◆ **Problem to work on**
Please copy out the entries below exactly, beginning with the line that contains "M 60,364 L 65,392 L 50,395 L 46,366 Z" and ending with the line that contains "M 9,365 L 66,351 L 63,316 L 89,309", and include nothing outside that span.

__________

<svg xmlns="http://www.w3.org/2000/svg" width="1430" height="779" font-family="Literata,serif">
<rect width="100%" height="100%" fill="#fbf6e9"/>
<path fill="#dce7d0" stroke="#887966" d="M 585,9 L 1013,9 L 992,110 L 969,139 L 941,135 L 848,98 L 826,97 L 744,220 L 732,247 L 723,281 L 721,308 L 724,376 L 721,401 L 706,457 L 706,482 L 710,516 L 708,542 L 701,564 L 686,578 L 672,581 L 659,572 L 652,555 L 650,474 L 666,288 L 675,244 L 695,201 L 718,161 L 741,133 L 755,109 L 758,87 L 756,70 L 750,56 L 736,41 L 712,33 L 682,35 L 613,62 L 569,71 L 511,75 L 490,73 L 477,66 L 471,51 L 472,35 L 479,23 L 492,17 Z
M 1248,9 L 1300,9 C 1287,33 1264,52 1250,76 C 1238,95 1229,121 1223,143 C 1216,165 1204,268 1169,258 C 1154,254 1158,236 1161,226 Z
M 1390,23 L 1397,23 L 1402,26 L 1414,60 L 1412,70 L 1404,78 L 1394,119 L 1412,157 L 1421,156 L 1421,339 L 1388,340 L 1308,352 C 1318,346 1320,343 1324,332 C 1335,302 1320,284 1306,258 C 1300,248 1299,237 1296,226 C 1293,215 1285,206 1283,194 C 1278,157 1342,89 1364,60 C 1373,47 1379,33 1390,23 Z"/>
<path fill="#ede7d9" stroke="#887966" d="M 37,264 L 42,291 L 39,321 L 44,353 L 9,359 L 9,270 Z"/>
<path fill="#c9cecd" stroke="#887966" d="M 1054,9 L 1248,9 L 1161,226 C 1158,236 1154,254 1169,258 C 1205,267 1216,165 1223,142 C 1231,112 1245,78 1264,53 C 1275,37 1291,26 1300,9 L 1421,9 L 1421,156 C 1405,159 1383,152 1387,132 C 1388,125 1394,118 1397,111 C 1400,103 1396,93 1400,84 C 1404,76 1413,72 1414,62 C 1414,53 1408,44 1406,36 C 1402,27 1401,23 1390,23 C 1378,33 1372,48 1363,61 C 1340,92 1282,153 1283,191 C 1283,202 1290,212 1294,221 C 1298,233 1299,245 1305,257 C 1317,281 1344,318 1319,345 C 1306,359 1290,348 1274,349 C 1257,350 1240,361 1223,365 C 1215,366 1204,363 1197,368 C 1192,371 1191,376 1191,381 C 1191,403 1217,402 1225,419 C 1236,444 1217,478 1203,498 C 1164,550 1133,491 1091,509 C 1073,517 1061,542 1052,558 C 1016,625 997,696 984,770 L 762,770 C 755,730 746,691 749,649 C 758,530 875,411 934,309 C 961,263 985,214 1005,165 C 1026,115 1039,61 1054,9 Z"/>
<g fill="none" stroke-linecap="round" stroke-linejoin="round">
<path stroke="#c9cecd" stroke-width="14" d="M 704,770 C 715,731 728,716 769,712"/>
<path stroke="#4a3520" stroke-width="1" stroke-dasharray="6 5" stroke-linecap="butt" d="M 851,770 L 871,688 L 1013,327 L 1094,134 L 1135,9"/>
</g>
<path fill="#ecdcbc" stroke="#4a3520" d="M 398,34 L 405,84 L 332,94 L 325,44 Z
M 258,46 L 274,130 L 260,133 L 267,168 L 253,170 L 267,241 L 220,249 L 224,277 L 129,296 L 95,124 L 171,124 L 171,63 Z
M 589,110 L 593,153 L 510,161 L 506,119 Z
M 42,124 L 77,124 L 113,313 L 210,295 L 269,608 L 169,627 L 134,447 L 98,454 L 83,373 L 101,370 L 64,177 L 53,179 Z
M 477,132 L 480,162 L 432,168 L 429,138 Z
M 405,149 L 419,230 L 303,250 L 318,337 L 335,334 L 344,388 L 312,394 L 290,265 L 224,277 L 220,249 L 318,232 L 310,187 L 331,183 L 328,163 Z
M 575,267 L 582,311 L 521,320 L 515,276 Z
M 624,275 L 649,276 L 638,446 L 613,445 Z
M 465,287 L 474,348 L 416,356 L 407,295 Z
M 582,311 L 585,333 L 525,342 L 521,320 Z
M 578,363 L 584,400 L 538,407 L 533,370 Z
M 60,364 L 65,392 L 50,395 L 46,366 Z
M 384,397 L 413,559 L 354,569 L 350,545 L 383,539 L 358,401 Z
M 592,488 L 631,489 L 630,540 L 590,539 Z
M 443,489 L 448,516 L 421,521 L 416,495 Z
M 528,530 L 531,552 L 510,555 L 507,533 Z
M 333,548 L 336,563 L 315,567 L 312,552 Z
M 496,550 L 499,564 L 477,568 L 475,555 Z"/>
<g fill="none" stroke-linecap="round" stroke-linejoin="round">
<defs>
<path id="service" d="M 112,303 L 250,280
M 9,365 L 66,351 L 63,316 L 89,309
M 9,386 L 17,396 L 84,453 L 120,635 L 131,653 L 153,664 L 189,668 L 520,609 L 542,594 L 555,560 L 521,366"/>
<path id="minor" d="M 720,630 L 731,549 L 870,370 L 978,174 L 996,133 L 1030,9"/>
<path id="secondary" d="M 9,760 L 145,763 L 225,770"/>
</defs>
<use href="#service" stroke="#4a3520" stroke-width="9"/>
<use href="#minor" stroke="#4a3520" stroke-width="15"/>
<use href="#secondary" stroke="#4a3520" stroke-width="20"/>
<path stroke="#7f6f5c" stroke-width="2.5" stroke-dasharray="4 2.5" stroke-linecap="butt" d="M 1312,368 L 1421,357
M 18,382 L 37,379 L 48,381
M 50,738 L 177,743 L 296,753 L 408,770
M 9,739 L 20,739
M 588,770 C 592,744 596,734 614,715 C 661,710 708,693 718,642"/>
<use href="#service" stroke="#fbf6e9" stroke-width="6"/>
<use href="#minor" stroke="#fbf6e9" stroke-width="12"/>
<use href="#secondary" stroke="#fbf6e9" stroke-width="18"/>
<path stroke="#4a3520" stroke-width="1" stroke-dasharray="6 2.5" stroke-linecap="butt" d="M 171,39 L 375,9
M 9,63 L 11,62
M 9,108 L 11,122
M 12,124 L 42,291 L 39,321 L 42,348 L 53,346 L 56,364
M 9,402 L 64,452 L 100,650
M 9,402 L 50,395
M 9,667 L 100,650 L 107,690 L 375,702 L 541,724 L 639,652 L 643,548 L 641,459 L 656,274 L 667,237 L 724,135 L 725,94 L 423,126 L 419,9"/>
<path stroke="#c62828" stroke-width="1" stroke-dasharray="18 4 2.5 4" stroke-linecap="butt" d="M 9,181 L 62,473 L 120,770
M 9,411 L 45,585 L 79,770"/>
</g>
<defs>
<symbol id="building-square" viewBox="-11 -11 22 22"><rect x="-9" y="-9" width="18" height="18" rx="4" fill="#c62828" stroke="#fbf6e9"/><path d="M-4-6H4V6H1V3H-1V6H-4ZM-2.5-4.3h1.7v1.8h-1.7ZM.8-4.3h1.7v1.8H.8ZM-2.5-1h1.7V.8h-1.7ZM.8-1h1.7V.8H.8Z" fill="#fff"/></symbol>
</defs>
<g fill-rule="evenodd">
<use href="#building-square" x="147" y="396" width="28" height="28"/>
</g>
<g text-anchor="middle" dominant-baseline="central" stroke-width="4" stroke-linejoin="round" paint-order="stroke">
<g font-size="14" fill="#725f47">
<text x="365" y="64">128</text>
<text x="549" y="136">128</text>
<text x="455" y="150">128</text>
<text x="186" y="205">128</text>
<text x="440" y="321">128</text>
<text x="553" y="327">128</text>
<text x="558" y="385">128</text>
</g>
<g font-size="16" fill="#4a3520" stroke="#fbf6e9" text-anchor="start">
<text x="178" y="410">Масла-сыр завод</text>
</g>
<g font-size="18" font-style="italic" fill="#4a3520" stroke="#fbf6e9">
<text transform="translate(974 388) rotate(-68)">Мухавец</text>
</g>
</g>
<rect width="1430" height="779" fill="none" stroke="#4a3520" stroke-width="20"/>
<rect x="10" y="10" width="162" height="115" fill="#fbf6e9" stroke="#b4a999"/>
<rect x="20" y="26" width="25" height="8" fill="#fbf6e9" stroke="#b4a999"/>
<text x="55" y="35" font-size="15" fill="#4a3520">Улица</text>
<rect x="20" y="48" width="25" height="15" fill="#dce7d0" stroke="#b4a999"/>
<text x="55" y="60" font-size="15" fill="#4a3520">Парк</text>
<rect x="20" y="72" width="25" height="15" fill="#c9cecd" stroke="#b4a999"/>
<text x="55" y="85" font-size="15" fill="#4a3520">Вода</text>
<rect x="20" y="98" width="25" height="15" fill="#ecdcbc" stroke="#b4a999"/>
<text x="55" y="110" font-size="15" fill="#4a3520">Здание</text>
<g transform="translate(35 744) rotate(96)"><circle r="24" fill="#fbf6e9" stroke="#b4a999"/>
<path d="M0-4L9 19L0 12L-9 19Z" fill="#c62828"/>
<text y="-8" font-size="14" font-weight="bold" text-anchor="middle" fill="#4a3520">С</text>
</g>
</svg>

__________

◆ **Finished task**
M 60,364 L 65,392 L 50,395 L 46,366 Z
M 384,397 L 413,559 L 354,569 L 350,545 L 383,539 L 358,401 Z
M 592,488 L 631,489 L 630,540 L 590,539 Z
M 443,489 L 448,516 L 421,521 L 416,495 Z
M 528,530 L 531,552 L 510,555 L 507,533 Z
M 333,548 L 336,563 L 315,567 L 312,552 Z
M 496,550 L 499,564 L 477,568 L 475,555 Z"/>
<g fill="none" stroke-linecap="round" stroke-linejoin="round">
<defs>
<path id="service" d="M 112,303 L 250,280
M 9,365 L 66,351 L 63,316 L 89,309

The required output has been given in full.